Янг сочувственно кивнул:
— Н-да, вам не позавидуешь. Вы не могли выдать его, так как он ваш отец, и из-за этого чувствовали себя в ответе за все его тёмные делишки. Последние восемь лет вы только тем и занимались, что пытались очистить свою совесть, искупить вину перед обществом.
— Я предпочитаю думать об этом, как о содействии правосудию, — сдержанно произнесла я.
Тем не менее я понимала, что мой собеседник совершенно прав: прежде всего мною двигало чувство вины. Не в силах остановить отца, я находила себе отраду в том, что помогала разоблачать других преступников, предотвращая их дальнейшие злодеяния и, возможно, спасая чьи-то невинные жизни. Это немного успокаивало мою совесть — правда, не так чтобы очень...
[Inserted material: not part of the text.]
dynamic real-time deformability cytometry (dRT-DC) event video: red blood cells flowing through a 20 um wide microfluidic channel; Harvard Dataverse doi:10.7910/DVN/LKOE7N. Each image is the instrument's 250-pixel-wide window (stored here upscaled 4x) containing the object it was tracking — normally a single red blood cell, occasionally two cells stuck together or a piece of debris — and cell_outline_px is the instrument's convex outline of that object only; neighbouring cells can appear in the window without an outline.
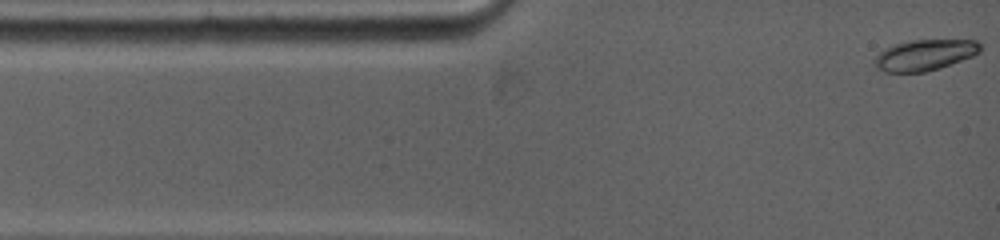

Откуда-то послышался тихий писк. Я машинально потянулась к своей сумочке, но оказалось, что звонят не мне. Генри Янг достал из кармана свой комлог и быстро пробежал взглядом текстовое сообщение.
— Лайонел уже явился, — сказал он мне. — Спрашивает, не пригласите ли вы его на чашку чаю.
— Конечно, приглашу. Где же мне деваться! Сейчас я позвоню начальнику охраны и закажу пропуск.
— В этом нет нужды, мисс Виктория. Лайонел уже возле трапа вашей яхты.
Я рассмеялась:
— Это у вас такая семейная традиция, приходить в гости без спросу? Гораздо проще было получить пропуск.
Он ухмыльнулся в ответ и пригладил свои рыжие усы.
— Но ведь нужно же нам хоть время от времени практиковаться, чтобы не терять полезных навыков. — Улыбка исчезла с его лица. — А если серьёзно, то мы не хотим, чтобы вас связывали с нами. Это может вам сильно навредить.
— Спасибо за заботу, — искренне сказала я, поднимаясь с кресла. — Ладно, впускайте Лайонела, а я тем временем позабочусь о чае. Надеюсь, вы сумеете открыть люк и с этой стороны?
— Да уж как-нибудь справлюсь.
Уже через несколько минут Лайонел Янг сидел на диване рядом с Генри и не спеша попивал горячий ароматный чай. Внешне он был очень похож на своего младшего брата: примерно такого же телосложения, с теми же чертами лица и проницательным взглядом широко расставленных глаз, даже бороды они носили одинаковые, разве что у Лайонела она была потемнее и местами в ней виднелись серебряные нити ранней седины. Главное же отличие между ними состояло в том, что разум старшего из братьев был для меня открыт.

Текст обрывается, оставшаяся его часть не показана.